=== Task details ===
Images are to be excluded, and the rest of the data repeated exactly.

=== Data supplied ===
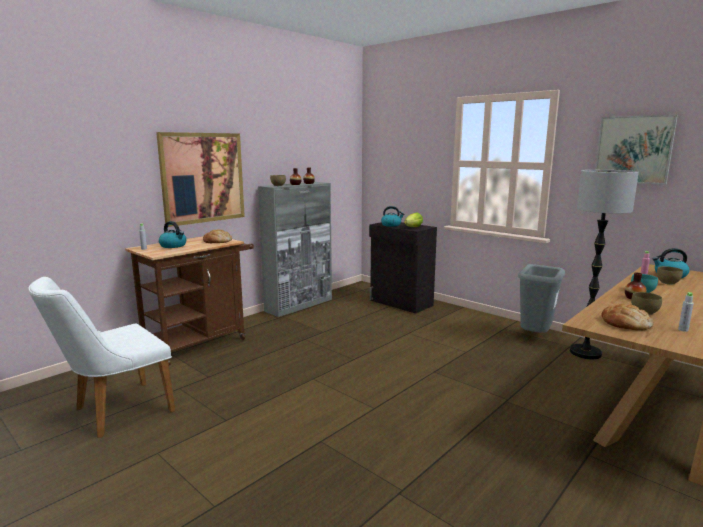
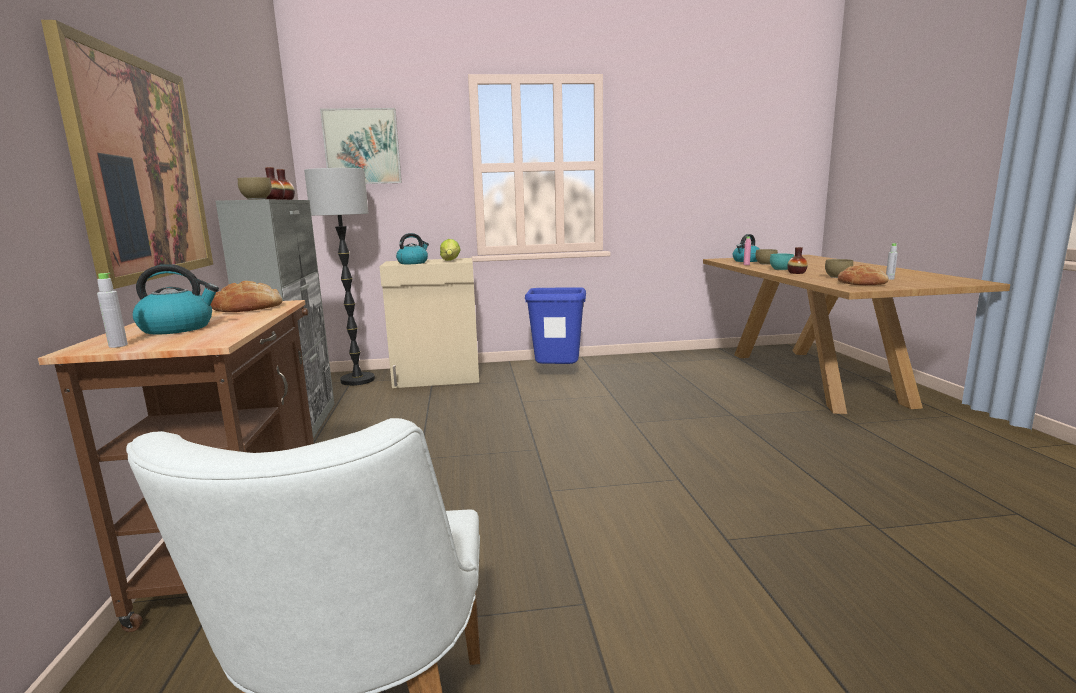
camera: 50 degrees left, 0 degrees up
(401, 303) = (437, 378): black cabinet -> beige cabinet
(469, 326) = (558, 374): none -> blue trash can
(535, 337) = (627, 364): grey trash can -> none
(585, 353) = (682, 361): floor lamp -> floor lamp (357, 380)
(633, 149) = (682, 143): picture -> picture (362, 146)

=== Task result ===
camera: 50 degrees left, 0 degrees up
(401, 303) = (437, 378): black cabinet -> beige cabinet
(469, 326) = (558, 374): none -> blue trash can
(535, 337) = (627, 364): grey trash can -> none
(585, 353) = (682, 361): floor lamp -> floor lamp (357, 380)
(633, 149) = (682, 143): picture -> picture (362, 146)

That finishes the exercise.